Spatial grounding data:
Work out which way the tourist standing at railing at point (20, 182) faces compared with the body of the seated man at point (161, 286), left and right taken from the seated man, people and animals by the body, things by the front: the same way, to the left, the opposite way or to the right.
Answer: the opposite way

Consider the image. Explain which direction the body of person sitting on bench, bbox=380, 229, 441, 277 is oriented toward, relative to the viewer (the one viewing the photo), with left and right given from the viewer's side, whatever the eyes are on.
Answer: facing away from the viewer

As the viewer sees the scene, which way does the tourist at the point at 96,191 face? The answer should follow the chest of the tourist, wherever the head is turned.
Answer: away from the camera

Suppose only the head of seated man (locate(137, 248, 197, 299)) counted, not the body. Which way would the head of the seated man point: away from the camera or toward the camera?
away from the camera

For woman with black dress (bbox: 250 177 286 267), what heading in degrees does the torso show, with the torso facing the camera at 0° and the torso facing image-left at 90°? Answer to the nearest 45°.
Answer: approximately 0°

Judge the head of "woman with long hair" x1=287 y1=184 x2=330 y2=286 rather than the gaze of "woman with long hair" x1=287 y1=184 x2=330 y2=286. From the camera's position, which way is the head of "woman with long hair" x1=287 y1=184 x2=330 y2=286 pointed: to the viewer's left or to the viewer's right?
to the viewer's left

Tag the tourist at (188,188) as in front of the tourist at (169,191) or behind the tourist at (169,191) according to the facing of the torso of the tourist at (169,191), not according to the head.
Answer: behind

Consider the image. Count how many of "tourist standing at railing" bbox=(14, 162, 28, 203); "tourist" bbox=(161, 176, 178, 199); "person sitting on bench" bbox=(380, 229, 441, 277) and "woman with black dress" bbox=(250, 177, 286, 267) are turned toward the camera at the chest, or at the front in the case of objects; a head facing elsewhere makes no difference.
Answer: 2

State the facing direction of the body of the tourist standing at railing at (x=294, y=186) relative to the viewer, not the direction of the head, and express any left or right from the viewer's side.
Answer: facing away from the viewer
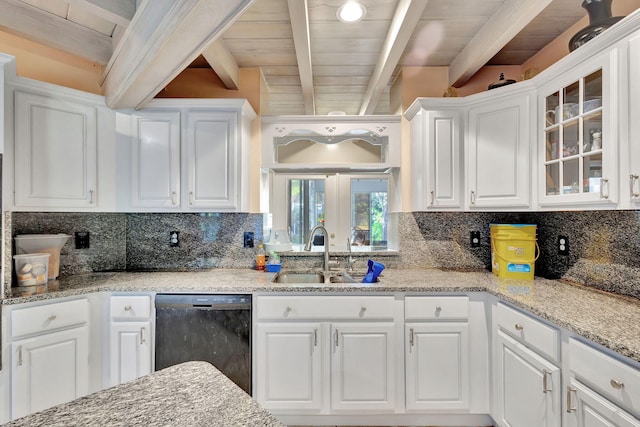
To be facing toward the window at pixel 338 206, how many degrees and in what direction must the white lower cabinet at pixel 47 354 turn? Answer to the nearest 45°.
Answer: approximately 45° to its left

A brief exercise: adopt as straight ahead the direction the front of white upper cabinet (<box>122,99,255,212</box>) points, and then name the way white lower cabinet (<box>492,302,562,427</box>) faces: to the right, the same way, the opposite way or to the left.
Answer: to the right

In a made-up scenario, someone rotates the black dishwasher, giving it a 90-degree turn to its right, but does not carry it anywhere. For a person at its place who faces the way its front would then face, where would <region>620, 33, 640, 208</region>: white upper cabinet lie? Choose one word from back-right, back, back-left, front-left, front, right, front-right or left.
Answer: back-left

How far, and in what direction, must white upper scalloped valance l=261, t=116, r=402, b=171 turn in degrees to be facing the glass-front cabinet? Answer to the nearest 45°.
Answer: approximately 45° to its left

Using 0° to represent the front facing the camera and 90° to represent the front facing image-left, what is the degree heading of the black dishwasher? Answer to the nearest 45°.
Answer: approximately 0°

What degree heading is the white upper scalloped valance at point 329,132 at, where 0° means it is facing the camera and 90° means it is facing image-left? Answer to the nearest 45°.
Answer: approximately 0°

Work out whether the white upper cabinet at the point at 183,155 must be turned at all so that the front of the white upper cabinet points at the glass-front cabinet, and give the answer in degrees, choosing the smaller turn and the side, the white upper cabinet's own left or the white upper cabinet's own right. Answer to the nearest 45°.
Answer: approximately 45° to the white upper cabinet's own left

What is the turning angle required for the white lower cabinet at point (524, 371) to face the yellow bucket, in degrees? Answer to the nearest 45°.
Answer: approximately 135° to its right

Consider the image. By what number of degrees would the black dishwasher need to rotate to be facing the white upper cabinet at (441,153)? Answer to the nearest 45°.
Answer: approximately 90° to its left

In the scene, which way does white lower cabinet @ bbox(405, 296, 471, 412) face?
toward the camera

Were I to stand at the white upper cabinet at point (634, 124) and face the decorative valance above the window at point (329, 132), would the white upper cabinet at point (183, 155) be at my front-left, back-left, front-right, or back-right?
front-left

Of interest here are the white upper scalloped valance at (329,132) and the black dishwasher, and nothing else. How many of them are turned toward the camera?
2

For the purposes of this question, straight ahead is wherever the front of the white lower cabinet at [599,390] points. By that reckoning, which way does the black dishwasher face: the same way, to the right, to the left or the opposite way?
to the left
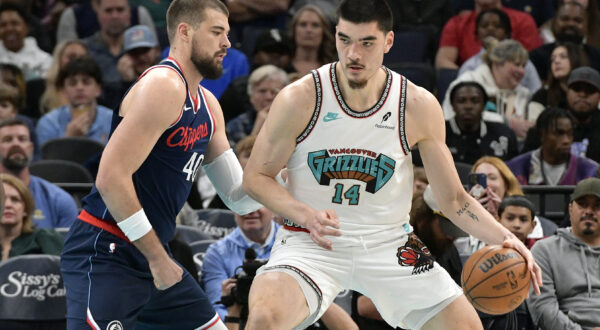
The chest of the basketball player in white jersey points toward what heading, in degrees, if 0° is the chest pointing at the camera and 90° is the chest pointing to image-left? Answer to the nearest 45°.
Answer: approximately 0°

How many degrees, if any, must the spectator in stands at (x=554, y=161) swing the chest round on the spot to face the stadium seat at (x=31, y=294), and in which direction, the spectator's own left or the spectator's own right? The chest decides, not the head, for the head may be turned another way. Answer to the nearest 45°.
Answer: approximately 45° to the spectator's own right

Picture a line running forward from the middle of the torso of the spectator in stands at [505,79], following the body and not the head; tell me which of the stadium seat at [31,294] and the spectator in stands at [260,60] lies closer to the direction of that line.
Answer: the stadium seat

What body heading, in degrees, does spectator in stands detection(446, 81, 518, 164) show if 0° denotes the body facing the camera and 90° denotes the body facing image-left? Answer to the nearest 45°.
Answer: approximately 0°
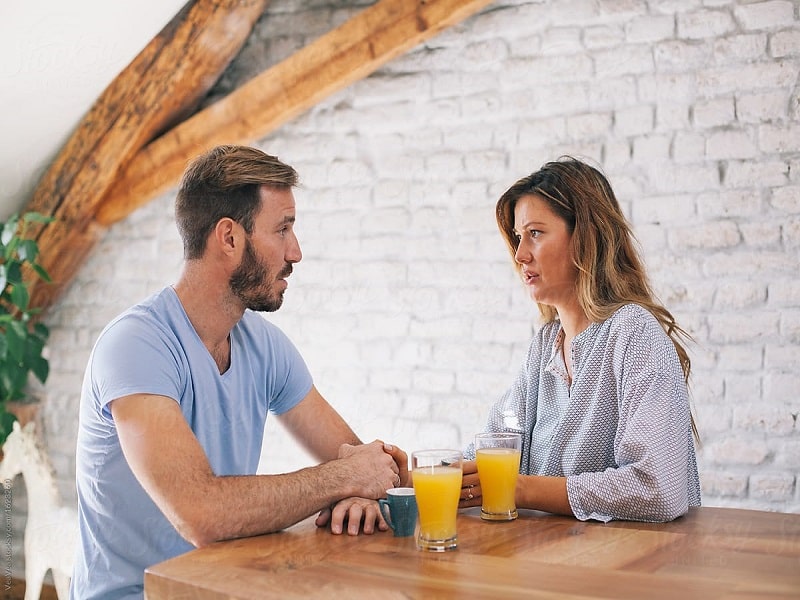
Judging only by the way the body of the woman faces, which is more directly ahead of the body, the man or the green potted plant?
the man

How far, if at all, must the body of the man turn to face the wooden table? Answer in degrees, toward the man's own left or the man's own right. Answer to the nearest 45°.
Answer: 0° — they already face it

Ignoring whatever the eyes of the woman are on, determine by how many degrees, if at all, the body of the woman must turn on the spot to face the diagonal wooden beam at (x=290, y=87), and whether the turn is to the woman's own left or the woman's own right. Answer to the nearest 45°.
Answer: approximately 90° to the woman's own right

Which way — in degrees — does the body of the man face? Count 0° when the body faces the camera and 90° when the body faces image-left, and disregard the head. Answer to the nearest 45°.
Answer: approximately 315°

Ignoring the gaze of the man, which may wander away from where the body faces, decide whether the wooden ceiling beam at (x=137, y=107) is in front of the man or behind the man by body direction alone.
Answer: behind

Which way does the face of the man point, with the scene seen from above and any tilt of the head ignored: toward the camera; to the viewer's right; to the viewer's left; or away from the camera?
to the viewer's right

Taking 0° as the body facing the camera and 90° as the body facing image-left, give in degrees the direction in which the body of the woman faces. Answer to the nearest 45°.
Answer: approximately 45°
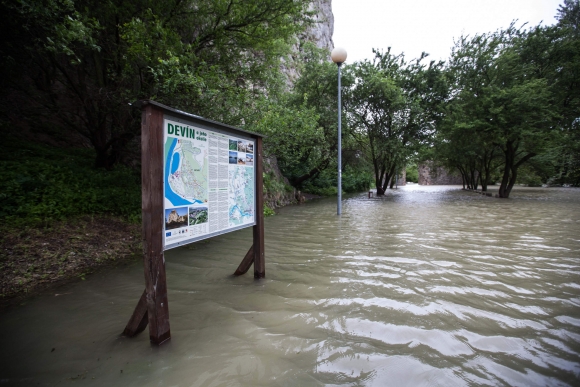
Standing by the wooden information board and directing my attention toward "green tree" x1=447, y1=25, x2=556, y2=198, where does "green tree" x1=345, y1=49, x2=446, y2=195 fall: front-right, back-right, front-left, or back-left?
front-left

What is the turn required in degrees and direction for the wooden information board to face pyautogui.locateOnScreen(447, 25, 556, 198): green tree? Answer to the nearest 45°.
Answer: approximately 90° to its left

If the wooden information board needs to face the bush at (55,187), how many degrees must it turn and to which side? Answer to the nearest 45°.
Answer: approximately 180°

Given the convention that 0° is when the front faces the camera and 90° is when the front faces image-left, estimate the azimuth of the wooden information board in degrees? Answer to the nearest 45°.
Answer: approximately 315°

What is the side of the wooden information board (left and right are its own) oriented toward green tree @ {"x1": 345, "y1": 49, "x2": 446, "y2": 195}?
left

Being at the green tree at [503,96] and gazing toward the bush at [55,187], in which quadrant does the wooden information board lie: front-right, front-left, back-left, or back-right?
front-left

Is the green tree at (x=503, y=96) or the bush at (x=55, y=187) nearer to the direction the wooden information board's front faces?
the green tree
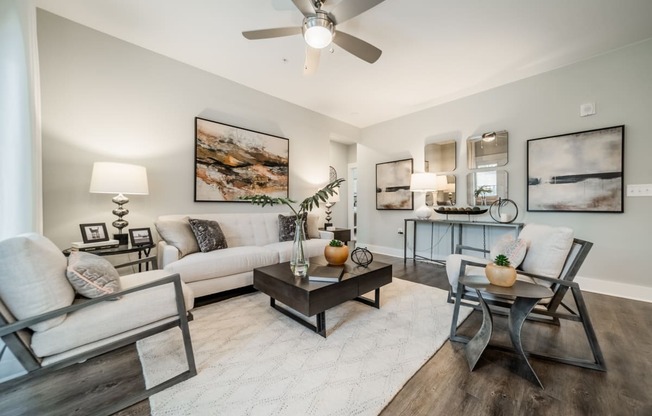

## PROMPT
Find each line in the items above that contains the word "show", and copy every such line in full.

## EXERCISE OUTPUT
For woman with black dress (bbox: 250 177 286 267), what heading in degrees does the torso show, with the torso facing the camera at 0° and the torso facing image-left at 90°? Answer to the nearest 45°.
What body heading, in degrees, does spectator in stands detection(446, 81, 518, 164) show if 0° denotes the body facing the camera and 90° denotes the body facing image-left? Answer to the nearest 45°.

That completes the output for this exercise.